La taverne des rôlistes

Réflexion et analyse critique sur le JdR en général et sur des JdR particuliers

Loup-garou, je ne sais pas ce qui m'a pris...

Crinos enrage

Le jdr loup-garou a une spécificité qui prend parfois beaucoup de place dans les parties : la rage. Celle-ci est caractérisé par un score attribué à chaque personnage qui définit sa capacité à ne pas entrer en rage lorsqu'il est confronté à une situation stressante. Lorsqu'il entre en rage, selon la situation, le garou va soit s'enfuir jusqu'à être totalement hors de portée de l'objet de son stress, soit attaquer jusqu'à ce que sa cible soit morte et en petits morceaux. S'il combat, le garou enragé dispose de deux avantages : il ignore les malus dûs aux blessures et il peut effectuer plusieurs actions de combat par tour en fonction de ses points de rage. Je me suis demandé si cette définition de la rage correspondait à une vision réaliste des choses.

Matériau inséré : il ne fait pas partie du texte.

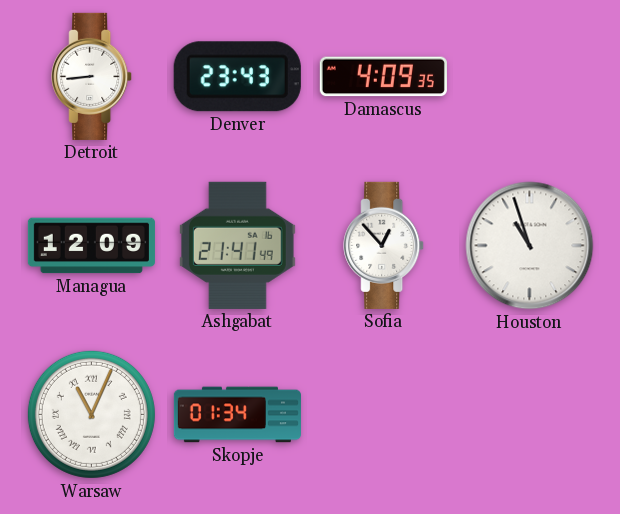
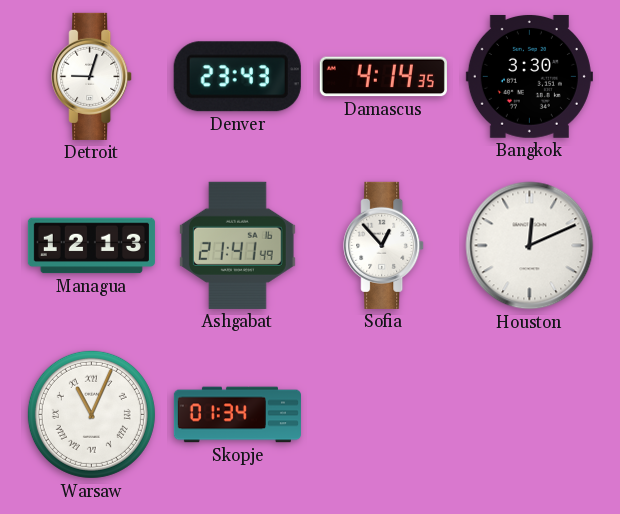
Detroit: 8:44 -> 9:03
Damascus: 4:09 -> 4:14
Bangkok: none -> 3:30
Managua: 12:09 -> 12:13
Houston: 10:57 -> 12:11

Crinos donne un coup de griffes
Tout d'abords, qu'en est-il du terme "rage" ? Au départ, la rage est une maladie autrefois fréquente chez différents canidés (notamment) et dont les symptômes sont variés, mais un de ces symptômes occasionnels consiste en des "crises" accompagnées de mousse s'accumulant dans la gueule de l'animal. Le mot "rage" a été récupéré pour désigner, selon la psychologue Michelle Larivey, une catégorie spécifique de colère déclenchée par l'impuissance à se soustraire à une situation non désirée. Ainsi, la rage du jeu Loup-garou ressemble plus au sens "grosse colère" qu'au sens "maladie" et en même temps, il est évident que le choix du terme "rage" pour les loups-garous a une connotation volontairement canidée.
Selon un certain nombre de chercheurs dont Paul Ekman, certaines émotions seraient "primaires" (innées) et d'autres seraient "secondaires" (acquises). Parmi les émotions primaires, on trouve justement la colère et donc une de ses variantes, la rage. Nous avons évoqué les deux réactions possibles du garou entrant en rage et l'une d'elles, la fuite, ne renvoie pas à la colère mais à la peur. Or selon Ekman, la peur (ainsi que sa variante : la terreur) est aussi une émotion primaire mais bien distincte de la colère. Ce sont deux émotions différentes. La rage du jdr renvoie donc en fait à deux émotions qui ont un point commun de taille : ce sont des émotions correspondantes à un niveau d'activation élevé, c'est-à-dire à un état de stress ou d'excitation. Par exemple, la tristesse est une émotion à faible niveau d'activation, contrairement à la joie, la colère ou la peur. Le jet de rage correspond alors à un jet de résistance au stress qui en cas d'échec débouche selon la situation sur un ressenti irrépressible de terreur ou de rage.

Crinos furieux
Les manifestations physiologiques de la colère et de la peur se ressemblent dans une certaine mesure. Dans les deux cas, il s'agit de préparer le corps à une activité physique intense ; le combat pour la colère, la fuite pour la peur. On observe une augmentation du rythme cardiaque, une dilatation des pupilles (améliore la vision crépusculaire), une augmentation des capacités respiratoires (dilatation des bronches) ou encore une hausse de la glycémie. Dans le cas de la colère, on constate en plus une tension musculaire, notamment au niveau facial (qui peut être relâchée par le biais de cris), ainsi qu'une vasodilatation (la peau devient plus rouge). La peur sera préférentiellement accompagnée de vasoconstriction (la peau est pâle) et de sueurs. L'idée selon laquelle la rage apporte au garou un avantage au combat n'est pas absurde et correspond même à une certaine réalité. De la même manière, il est cohérent que lorsqu'un jet de rage raté débouche sur une fuite, le garou ait un bonus reflétant un avantage pour l'exercice physique que constitue la course (meilleure respiration, plus de "carburant" pour les muscles).